The fledgling American wind power industry got a major boost recently from the U.S. Congress. Lawmakers extended a tax credit in March that has helped to keep existing wind energy projects profitable, and encouraged new investments in this clean, unlimited source of electric power.

Renewable energy advocates had fought long and hard for the credit but congress didn't act until the politically influential agriculture industry joined the lobbying effort. Even as earnings from traditional crop and livestock sales have fallen to historic lows, American farmers and ranchers have discovered they can earn money from wind power. As a result, they've put their political muscle behind this emerging industry.

The federal wind power tax credit that Congress passed last March was a key factor in the decision by Vestas Wind Systems, a major developer of wind turbines, to build a new production plant here in Oregon.

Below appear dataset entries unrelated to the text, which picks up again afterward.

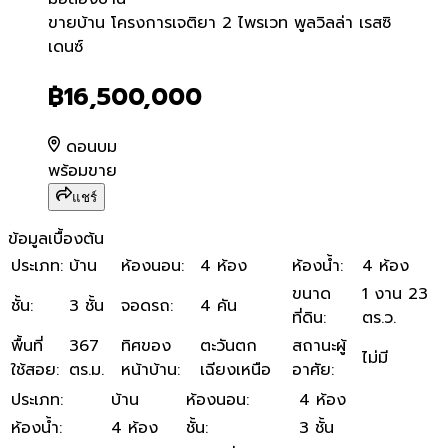
ขายบ้าน โครงการเจติยา 2 ไพร
ขายบ้าน โครงการเจติยา 2 ไพรเวท พูลวิลล่า เรสซิ
เดนซ์
฿16,500,000
ดอนบม
พร้อมขาย
แชร์
ข้อมูลเบื้องต้น
ประเภท
:
บ้าน
ห้องนอน
:
4 ห้อง
ห้องน้ำ
:
4 ห้อง
ขนาด
1 งาน 23
ชั้น
:
3 ชั้น
จอดรถ
:
4 คัน
ที่ดิน
:
ตร.ว.
พื้นที่
367
ทิศของ
ตะวันตก
สถานะผู้
ไม่มี
ใช้สอย
:
ตร.ม.
หน้าบ้าน
:
เฉียงเหนือ
อาศัย
:
ประเภท
:
บ้าน
ห้องนอน
:
4 ห้อง
ห้องน้ำ
:
4 ห้อง
ชั้น
:
3 ชั้น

Oregon Senator Gordon Smith believes that without the agriculture lobby, it's doubtful whether his colleagues on Capitol Hill would have approved the credit. "Would it have happened, Senator Smith asked? "I'd like to say 'yes'. But it made certain that it happened when the Ag folks got playing the part as well. So they're due the credit. Politics is about addition not subtraction, so whenever you can get environmentalists and farmers togetheryou've got a very powerful coalition."

It's not often farmers and environmentalists find themselves on the same side of an issue. In this case, Rachel Shimshack with the Renewable Northwest Project, says the alliance formed out of circumstance. "It turns out," Ms. Shimshack said, "the best wind resources happen to be located in rural parts of our states."

And, she says, that's where farms and ranches are. "It just so happened that the representatives that are located in those places were the swing votes and those people pledged to help," she said. It's likely the alliance will endure.

Jean Wilkenson is a lobbyist for the private Oregon Farm Bureau. She says increased foreign competition and stubbornly low commodity prices in recent years have hit the U.S. agriculture industry hard, and farmers are looking for ways to earn some extra cash. They've found a good one, says Ms. Wilkenson, in wind power. "That is something new," she said. "In prior years, of course, farmers may not have known much about energy and electricity and power generation and certainly wind power generation."

But farmers have been learning quickly. Growers can earn, on average, about $2,000 per year from each windmill they permit power companies to build and operate on their farmland.

The only complaint some farmers have is that companies aren't willing to locate more windmills on their land. That's one reason agriculture is supporting legislation that would provide additional incentives for wind power developers. Now, with the support of farm groups, wind energy supporters are looking at new proposals to help the emerging industry.

Pat Egan, an advisor to Oregon Governor John Kitzhaber, says the state is considering a local tax credit that would be applied only if the federal credit were unavailable. "What that would do," Mr. Egan said, "is provide some stability in both the development side for projects and actually the manufacturing side as well, to make sure that the market is on-going and more stable."

Mr. Egan said the state also is considering ways to make it easier to site windmills. Currently, wind power facilities have to go through the same difficult siting process as coal-fired power plants that spew out tons of pollution each year. And he says he wouldn't be surprised to see the state legislature take up a bill in its next session, that would require utility companies to buy electricity from privately-owned wind generators and other renewable energy sources - a move that could add considerable momentum to the burgeoning wind power movement on America's farms and ranches.